To prosecutors, death is the proper answer.

“It is the only verdict that justly fits the crime,” Ryan told the jurors.

The core of prosecution testimony is coming from bombing victims, family members, rescue workers, doctors and counselors - all describing how the explosion at the Alfred P. Murrah Federal Building, which ended America’s belief in its own invincibility from terrorism, also heart-wrenchingly affected thousands of individual lives.

Ryan described the vast swath of death that reverberated from the corner of Fifth and Harvey streets in downtown Oklahoma City.

“The defendant killed many husbands,” he said, giving the tiniest of eulogies to those lost forever on April 19, 1995.

“The defendant killed many wives,” he said. “The defendant killed many grandchildren. The defendant killed many grandparents.”

Some women were pregnant. “The defendant killed three unborn children.”

He said a 10-year-old boy will read a statement he wrote about losing his mother. “The defendant killed many mothers,” Ryan said.

When he sat down, and the jury was excused for its first break, McVeigh’s lead attorney, Stephen Jones, quietly walked over and commended Ryan on his moving remarks.

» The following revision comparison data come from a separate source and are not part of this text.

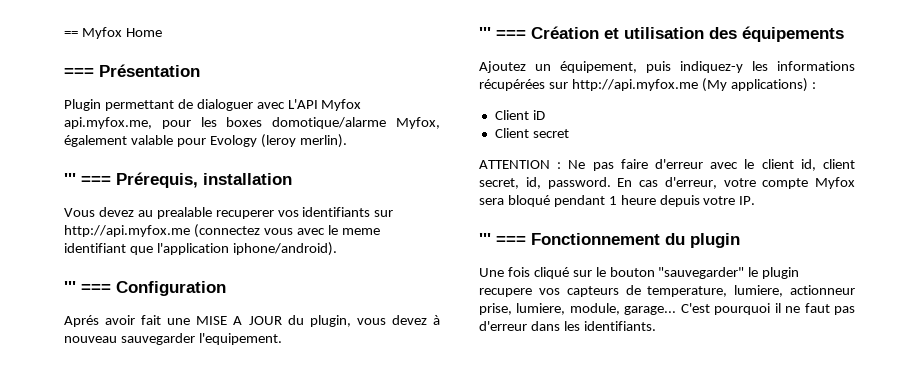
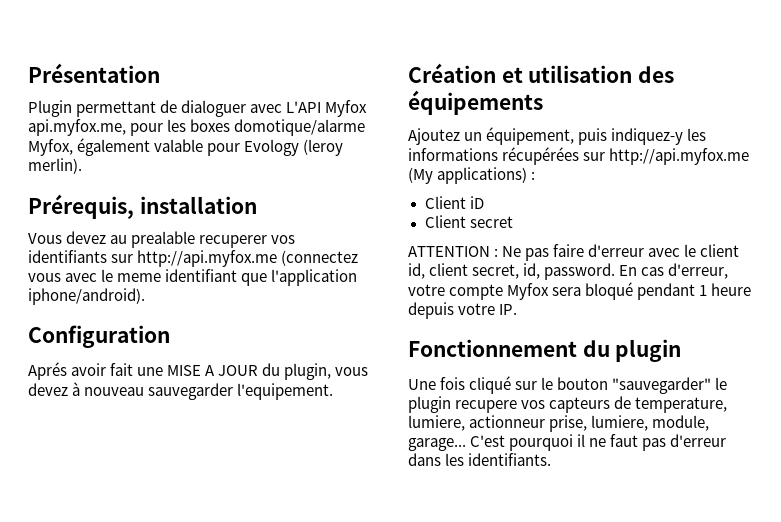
[64,27,162,39] [64,68,94,77] == Myfox Home // === -> (28, 73) none
[64,173,111,185] ''' === -> (82, 166) none
[64,281,111,293] ''' === -> (145, 296) none
[479,27,526,39] ''' === -> (334, 391) none
[479,233,526,245] ''' === -> (518, 309) none

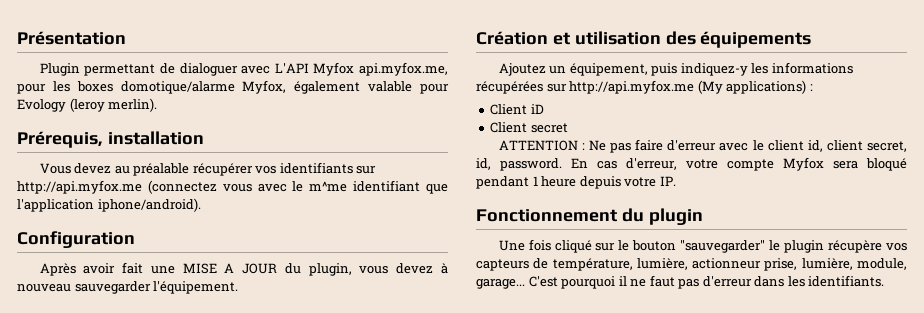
[131,231,268,248] prealable recuperer -> [133,163,253,176] préalable récupérer
[117,273,162,282] meme -> [309,181,348,192] m^me
[28,362,67,380] Aprés -> [39,263,76,276] Après
[237,383,334,400] l'equipement. -> [153,281,239,294] l'équipement.
[455,400,518,413] recupere -> [828,240,883,253] récupère
[635,397,728,413] [408,415,465,431] temperature, lumiere, -> [552,258,688,271] température, lumière,
[591,415,649,431] lumiere, -> [801,258,853,270] lumière,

Then it was the victims’ turn to speak.

Even before then, Joseph Hartzler, the chief prosecutor, had warned the victims stuffed into the back rows to grit their teeth and bite their tongues. “On the day of the verdict, those were tears of joy,” he told them. “This is going to be a lot tougher.”

Pamela Whicher took the stand and talked about the loss of her husband, Alan, a Secret Service agent.

Their son, Ryan, pretends his father is on a business trip, she said. Once he started to grow a beard, he slammed his fist and said, “Well, who’s going to teach me how to shave it?”

Their daughter, Melinda, wrote a letter in high school about how “I never knew such a dark horrible place existed and I’m clawing my way out the best I can.”

“She has learned to hate,” Pamela Whicher said. “Which is a horrible thing to hear coming from your 16-year-old baby.”

April 19 is David Klaus’ wedding anniversary. It also became the day he lost his only daughter, Kimberly Ruth Burgess. Now he and his wife celebrate their marriage on a different date, he testified.

So much has changed. He has lost 25 pounds. He suffered hepatitis, pneumonia and two episodes of bronchitis. Currently he is being treated for depression.

“I feel like I’ve aged 10 years in two years,” he said. “I just feel so much older. There is just this huge heart that is never going to get filled up now.”

Alan A. Prokop, an Oklahoma City police officer, testified about rushing to the exploded Murrah structure. Inside, he said, “it was strangely quiet. Except for the moans and cries in the building.”

Near an elevator shaft he spotted a woman’s hand waving back and forth, the rest of the body trapped under the rubble. He held the hand.

“The hand was warm,” he said. “She was clutching my hand. I held it and squeezed and I could hear muffled moans.”

Water was filling the area. The woman feared she was drowning. Then Prokop and other rescuers realized it wasn’t water at all. It was blood.

“Her hand began to get still and very cold,” he said. “I checked for her pulse and there was none.”